Di samping itu, ketika
hendak menggunggah suatu informasi di media sosial pun perlu mencantumkan
sumber asli dari mana informasi tersebut berasal. Selain agar apa yang
disampaikan kepada orang lain lebih terpercaya, juga untuk menjaga dari tindak
kriminal, seperti plagiarisme. Di sinilah etika otentik diterapkan agar
keotentikan suatu informasi tetap terjaga dengan menyantumkan refensi yang
terpercaya.
Dalam
menggunakan media sosial juga perlu menjunjung kearifan atau kebijaksanaan
dalam penggunaannya supaya informasi yang disebarkan oleh ibu jari merupakan
suatu konten yang tidak memicu konflik SARA dan berujung pada perpecahan
bangsa. Apalagi di tengah kondisi pandemi COVID-19 ini, persatuan adalah hal
yang amat penting untuk melawan suasana yang mencekam karena persebaran virus.
Etika yang
terakhir adalah integritas. Dengan integritas, akan menegaskan bahwa apa yang
diunggah dan sampaikan lewat media sosial berdasarkan sistem kejujuran dari
diri sendiri. Tidak menyebarkan berita bohong atau hoax merupakan salah satu
cara dalam menerapkan etika ini karena pada dasarnya berita bohong selain
merugikan masyarakat.
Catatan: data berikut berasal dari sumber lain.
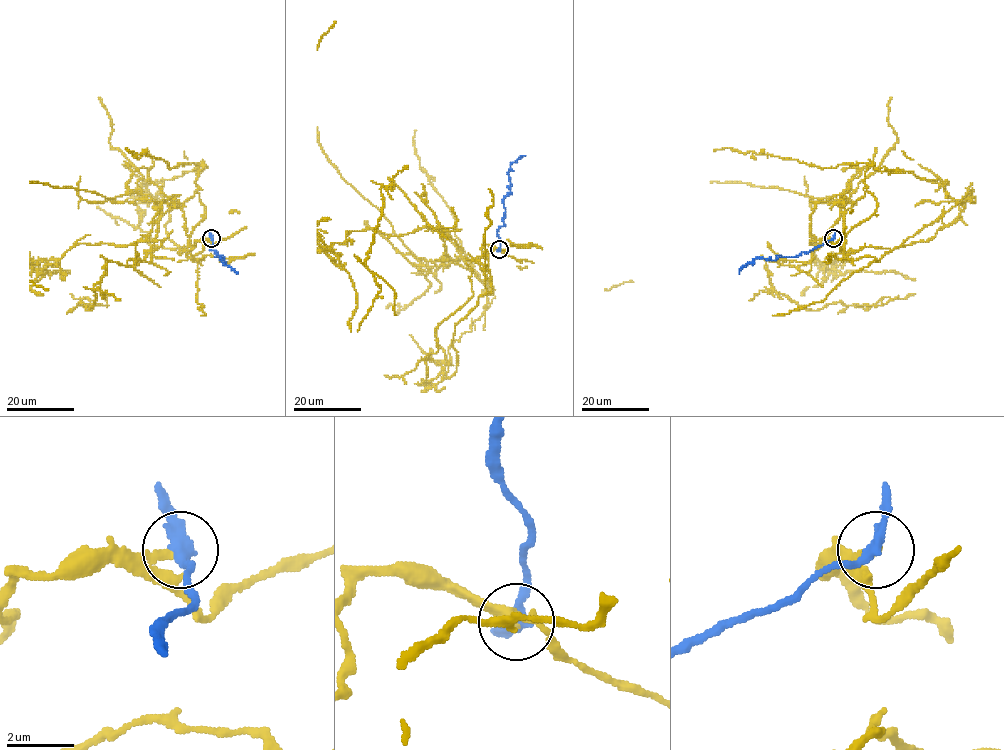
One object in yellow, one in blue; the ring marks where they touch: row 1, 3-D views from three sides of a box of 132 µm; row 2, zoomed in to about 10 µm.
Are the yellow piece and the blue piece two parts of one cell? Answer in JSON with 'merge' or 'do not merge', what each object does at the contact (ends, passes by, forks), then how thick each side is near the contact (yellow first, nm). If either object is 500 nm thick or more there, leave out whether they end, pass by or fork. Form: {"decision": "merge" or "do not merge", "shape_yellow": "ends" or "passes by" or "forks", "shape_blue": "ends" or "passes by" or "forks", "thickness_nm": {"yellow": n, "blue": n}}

Kelak suatu saat juga akan merugikan diri sendiri,
seperti dituntut, dilaporkan, dan sebagainya.
Mahasiswa PKN
STAN sebagai calon ASN yang memegang kunci pemerintahan di masa depan sudah
sepatutnya menunjukkan integritas dan martabat di segala aspek, termasuk dalam
memanfaatkan fitur di dunia maya sebab nama instansi yang terhormat di khalayak
umum bisa tercemar oleh kecerobohan dan kelalaian diri dalam bermedia sosial.